SIMBioData: Standardized integration of multi-omics biomedical data
Research Project | 2 Project Members
As technological advances enable the collection of vast datasets of biomedical measurements, many ongoing studies attempt to decipher various aspects of human health from such data. Although the focus has been primarily on genetic information, other data modalities, such as the abundances of RNAs and proteins within cells and tissues, relate more directly to phenotypes.
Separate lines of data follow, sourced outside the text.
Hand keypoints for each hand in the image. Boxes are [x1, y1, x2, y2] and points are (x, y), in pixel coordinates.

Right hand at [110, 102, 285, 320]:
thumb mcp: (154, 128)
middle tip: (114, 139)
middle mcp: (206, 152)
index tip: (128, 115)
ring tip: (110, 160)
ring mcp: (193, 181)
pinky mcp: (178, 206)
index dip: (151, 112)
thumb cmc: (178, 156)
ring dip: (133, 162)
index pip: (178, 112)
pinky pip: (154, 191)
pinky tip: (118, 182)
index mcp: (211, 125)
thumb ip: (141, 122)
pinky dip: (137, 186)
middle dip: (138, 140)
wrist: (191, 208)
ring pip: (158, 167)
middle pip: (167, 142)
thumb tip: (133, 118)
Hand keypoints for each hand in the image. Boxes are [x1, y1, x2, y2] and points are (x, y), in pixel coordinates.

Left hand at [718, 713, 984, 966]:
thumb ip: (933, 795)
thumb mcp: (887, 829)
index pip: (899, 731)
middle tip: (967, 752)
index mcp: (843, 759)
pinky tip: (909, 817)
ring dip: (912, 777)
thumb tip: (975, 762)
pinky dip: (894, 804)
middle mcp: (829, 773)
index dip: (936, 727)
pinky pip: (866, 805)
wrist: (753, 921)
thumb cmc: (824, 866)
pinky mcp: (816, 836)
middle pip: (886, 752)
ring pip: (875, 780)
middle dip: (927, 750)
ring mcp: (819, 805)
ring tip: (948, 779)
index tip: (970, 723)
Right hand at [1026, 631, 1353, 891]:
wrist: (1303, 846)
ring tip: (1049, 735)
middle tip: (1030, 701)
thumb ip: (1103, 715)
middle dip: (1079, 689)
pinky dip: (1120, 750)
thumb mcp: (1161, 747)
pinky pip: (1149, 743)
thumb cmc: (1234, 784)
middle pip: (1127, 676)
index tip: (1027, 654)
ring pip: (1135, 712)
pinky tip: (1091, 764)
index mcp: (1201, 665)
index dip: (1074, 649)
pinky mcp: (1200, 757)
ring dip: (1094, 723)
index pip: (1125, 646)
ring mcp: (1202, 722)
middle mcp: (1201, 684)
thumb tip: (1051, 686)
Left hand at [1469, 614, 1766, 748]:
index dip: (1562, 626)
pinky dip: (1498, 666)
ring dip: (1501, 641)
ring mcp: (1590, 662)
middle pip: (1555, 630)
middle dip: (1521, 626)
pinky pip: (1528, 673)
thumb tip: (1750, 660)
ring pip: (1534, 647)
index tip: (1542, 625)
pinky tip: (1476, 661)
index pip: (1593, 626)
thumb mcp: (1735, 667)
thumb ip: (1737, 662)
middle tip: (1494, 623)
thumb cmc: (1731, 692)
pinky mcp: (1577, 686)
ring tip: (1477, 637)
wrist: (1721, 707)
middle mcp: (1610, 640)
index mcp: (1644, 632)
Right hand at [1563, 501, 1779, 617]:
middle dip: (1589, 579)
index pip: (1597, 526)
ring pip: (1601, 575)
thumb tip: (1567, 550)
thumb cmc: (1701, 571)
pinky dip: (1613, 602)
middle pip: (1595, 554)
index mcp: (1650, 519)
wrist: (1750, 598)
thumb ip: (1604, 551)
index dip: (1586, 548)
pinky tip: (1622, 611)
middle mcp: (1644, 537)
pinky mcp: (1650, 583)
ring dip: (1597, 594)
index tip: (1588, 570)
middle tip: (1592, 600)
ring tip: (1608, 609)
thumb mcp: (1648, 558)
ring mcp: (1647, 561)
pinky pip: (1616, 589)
However, these latter modalities raise significantly more data analysis challenges, and so far, the emphasis in large consortia has been almost exclusively on data production, curation and storage. Efforts to standardize analysis methods so as to allow application on a large scale without the need for subjective choices, are virtually nonexistent. Moreover, while measures have been put in place to ensure that the data generated in scientific studies satisfies the FAIR principles, FAIRification of methods does not help in addressing issues of data quality, internal consistency, and interpretability of analysis outputs. We propose that to really harness the potential of the wealth of omics data for biomedical research, it is essential to establish a standardized, sustainable and evolvable method infrastructure for extracting biophysically-meaningful quantities and underlying regulatory information. In particular, only by providing standardized methods that extract biophysically-meaningful quantities in a transparent manner, will it become possible to quantitatively compare and integrate results from omics data across different modalities and experimental approaches. In addition, we feel that our project will provide an ideal prototype for the analysis component of the SwissBioData initiative, which is scheduled to start after the completion of our project.